This meaty, scholarly collection of essays by gifted historian Niall Ferguson tackles the controversial topic of counterfactual questions: What if Hitler had invaded Britain in WWII? What if JFK had survived his assassination? What if there had been no Gorbachev to usher in the collapse of Communism? What if there had been no American Revolution? Ferguson points out that while questions such as these are a vital part of how we learn as individuals ("What if I had observed the speed limit, or refused that last drink?"), there remains a great deal of resistance--even hostility--to such musings among professional historians. "[I]n the dismissive phrase of E.H. Carr, 'counterfactual' history is a mere 'parlour game,' a 'red herring.'" E.P. Thompson is less charitable, calling counterfactual histories "' Geschichtswissenschlopff', unhistorical shit."

But Ferguson and his distinguished collaborators (many of whom are also Oxford fellows) lodge some convincing counterfactuals of their own to counter this arguably blinkered notion, this "idea that events are in some way preprogrammed, so that what was, had to be." In addition to the what-ifs above, Ferguson and his comrades tackle eight questions in all, including "What if Charles I had avoided the Civil War?", "What if Home Rule had been enacted [in Ireland] in 1912?", and "What if Britain had 'stood aside' in August 1914?" Virtual History makes for a stimulating and intellectually rigorous trip, with Ferguson's own delightful afterword as the collection's crowning jewel, a brilliant--and often bitingly clever--timeline tying together all the threads from 1646 to 1996. --Paul Hughes

About the Author

Niall Ferguson is one of Britain's most renowned historians.

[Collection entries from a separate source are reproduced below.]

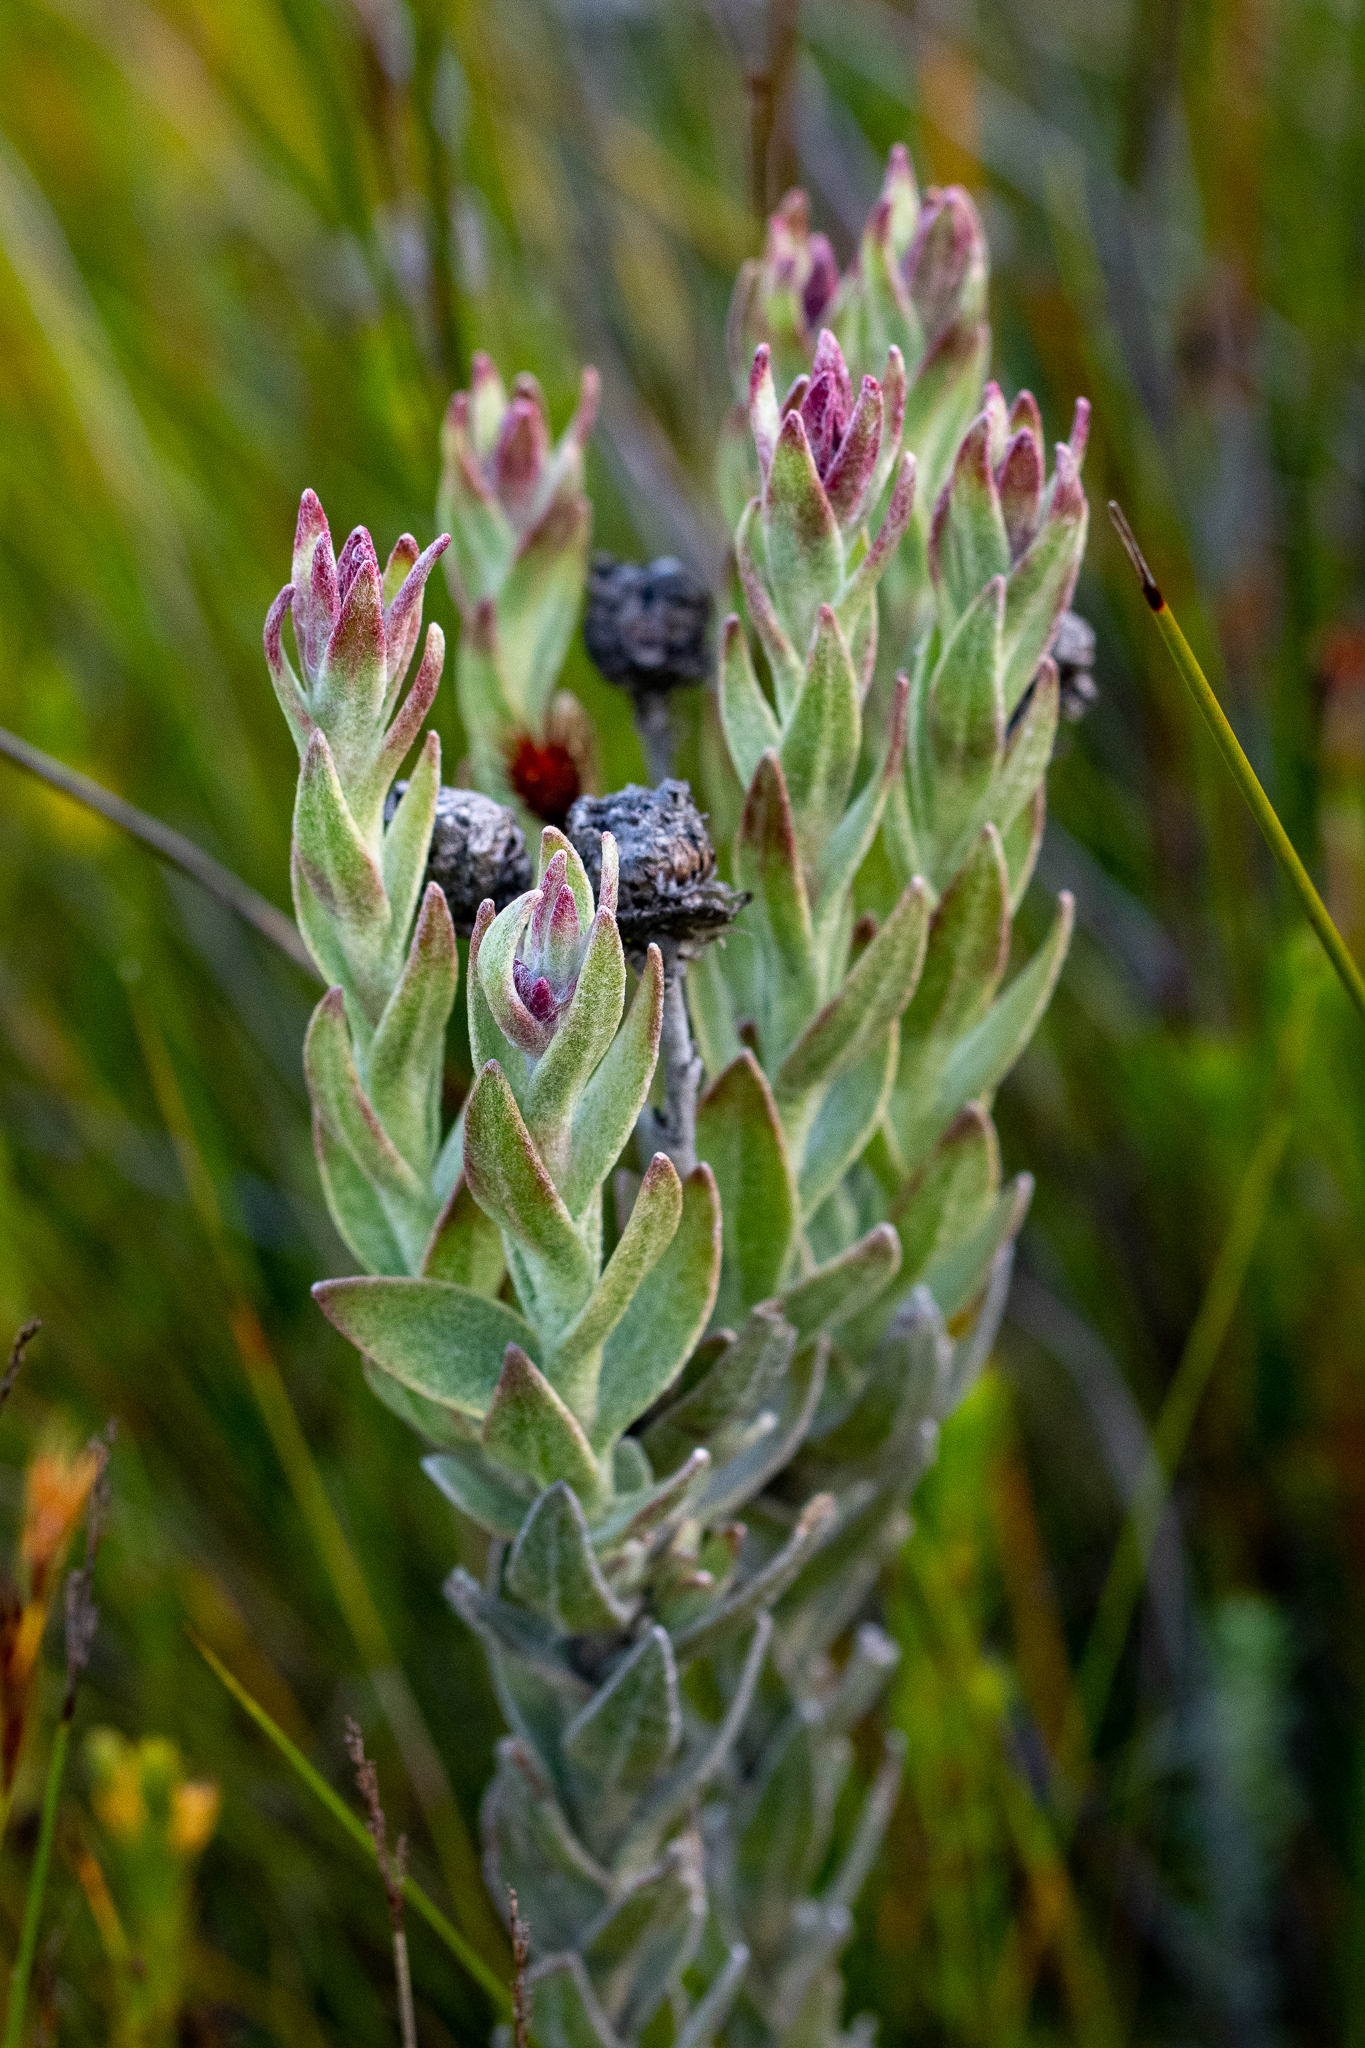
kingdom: Plantae
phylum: Tracheophyta
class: Magnoliopsida
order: Asterales
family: Asteraceae
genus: Syncarpha
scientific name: Syncarpha zeyheri
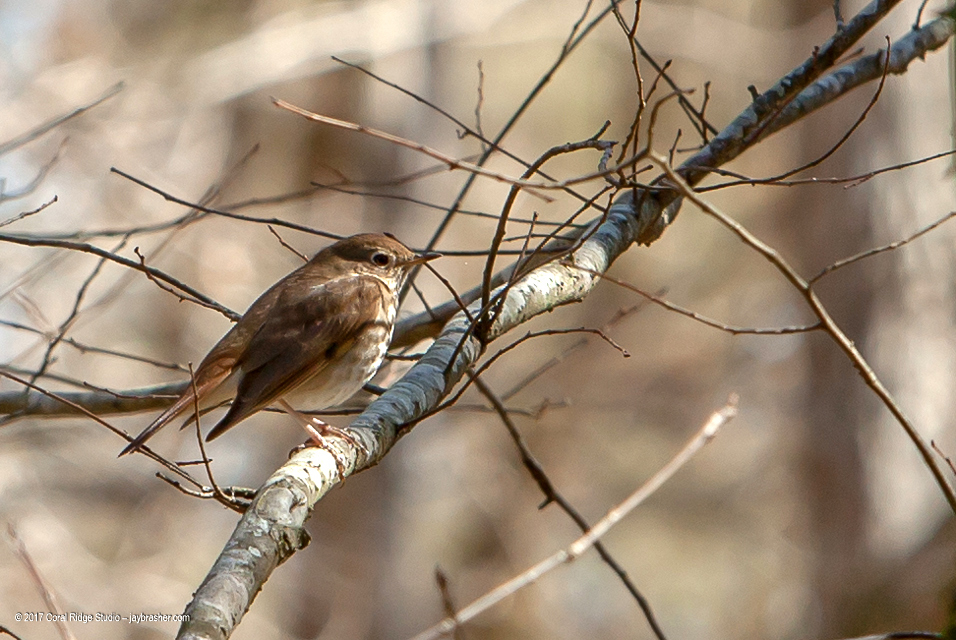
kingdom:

He is the Laurence A. Tisch Professor of History at Harvard University, a Senior Fellow of the Hoover Institution, Stanford University, and a Visiting Professor at Tsinghua University, Beijing. He has written fourteen books, including The House of Rothschild, Empire, The War of the World, The Ascent of Money, The Great Degeneration and Kissinger, 1923-1968: The Idealist. His many prizes include the Benjamin Franklin Prize for Public Service (2010), the Hayek Prize for Lifetime Achievement (2012) and the Ludwig Erhard Prize for Economic Journalism (2013).